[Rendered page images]

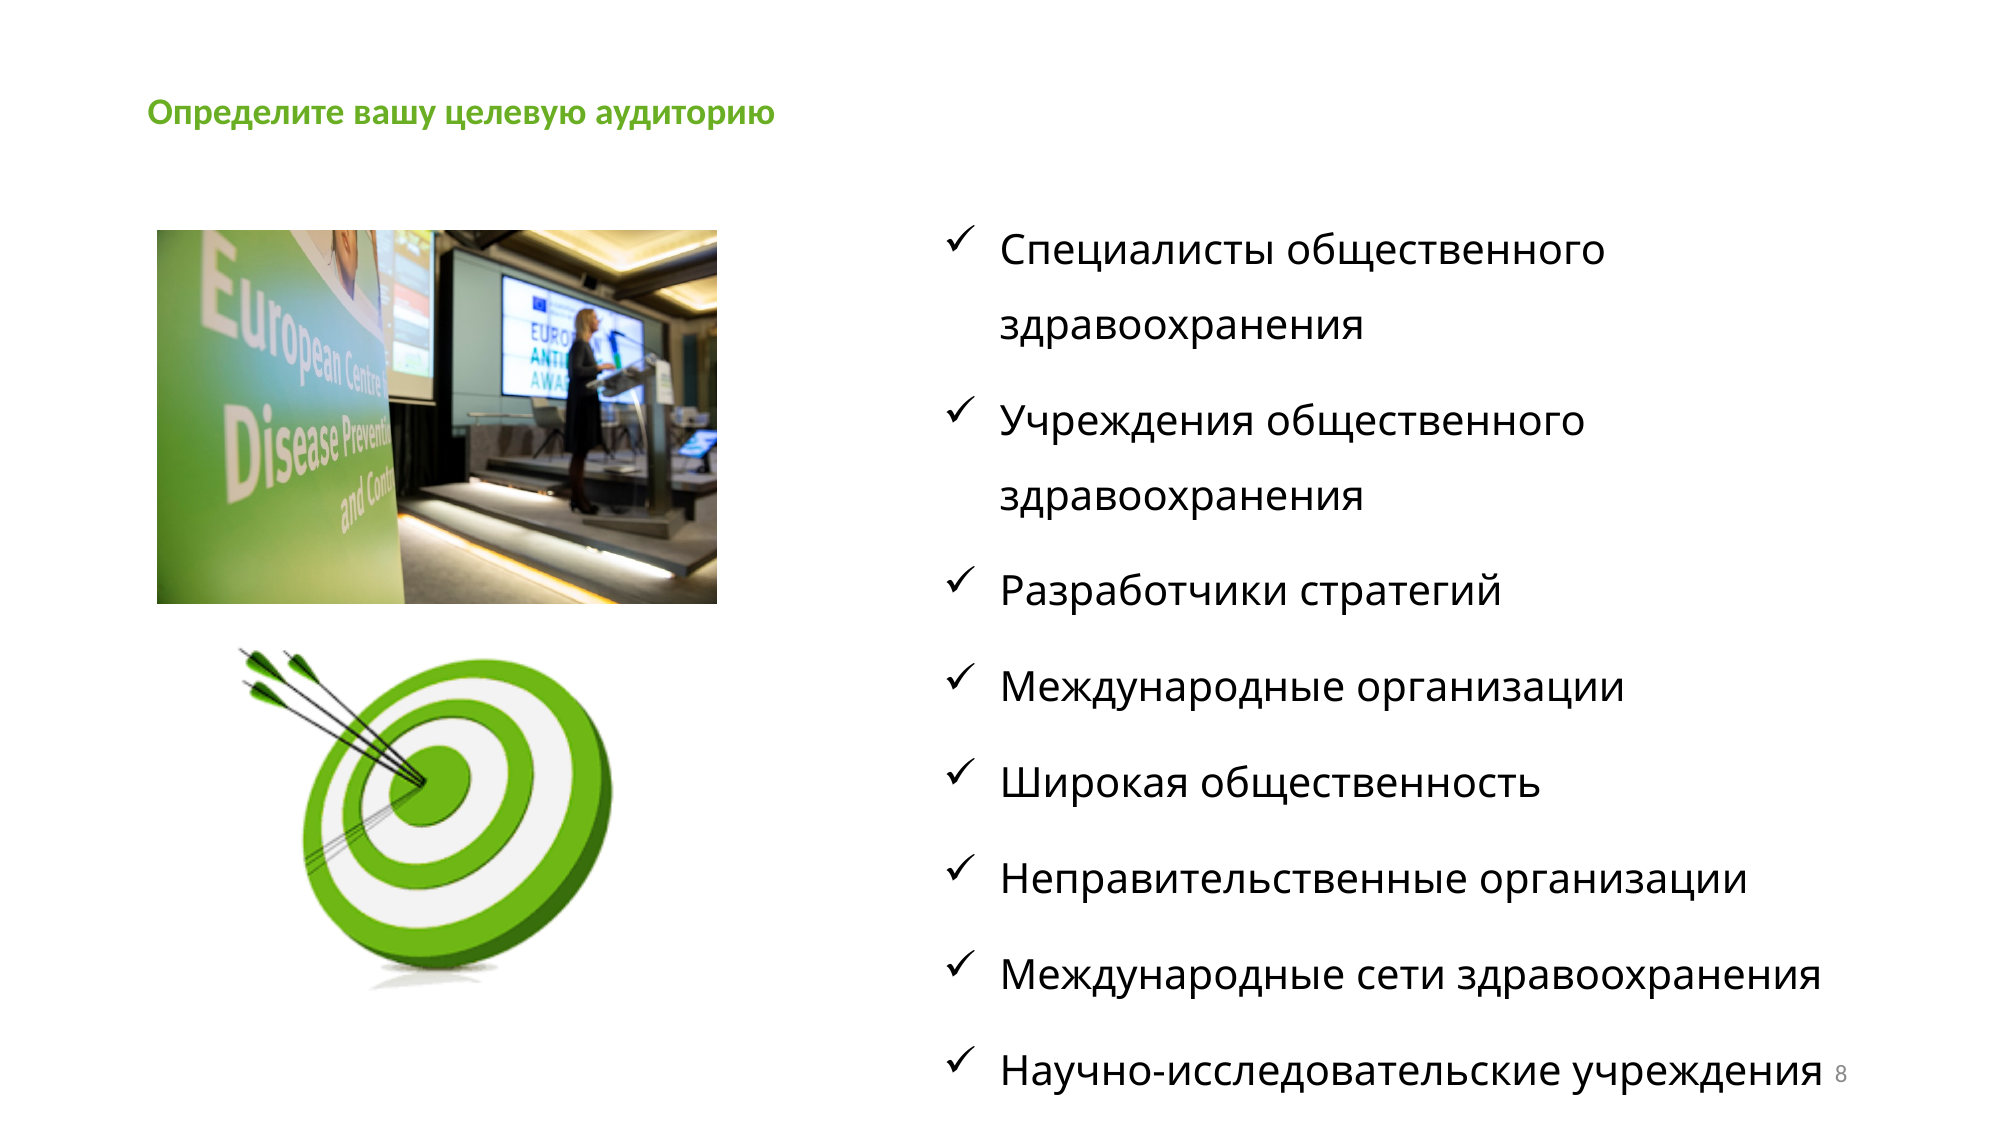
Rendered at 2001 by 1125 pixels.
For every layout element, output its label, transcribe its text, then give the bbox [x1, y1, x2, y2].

title Определите вашу целевую аудиторию [132, 34, 1638, 191]
picture [157, 230, 717, 604]
text_box Специалисты общественного здравоохранения Учреждения общественного здравоохранения Разработчики стратегий Международные организации Широкая общественность Неправительственные организации Международные сети здравоохранения Научно-исследовательские учреждения [930, 190, 1927, 756]
slide_number 8 [1412, 1042, 1863, 1103]
picture [157, 643, 695, 1013]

● Problem requirements
Return the records above exactly as written. Do not include their images.

● Output of the exercise
Rendered at 2001 by 1125 pixels.
For every layout element, output its label, transcribe its text, then give the bbox [x1, y1, x2, y2].

title Определите вашу целевую аудиторию [132, 34, 1638, 191]
picture [157, 230, 717, 604]
text_box Специалисты общественного здравоохранения Учреждения общественного здравоохранения Разработчики стратегий Международные организации Широкая общественность Неправительственные организации Международные сети здравоохранения Научно-исследовательские учреждения [930, 190, 1927, 756]
slide_number 8 [1412, 1042, 1863, 1103]
picture [157, 643, 695, 1013]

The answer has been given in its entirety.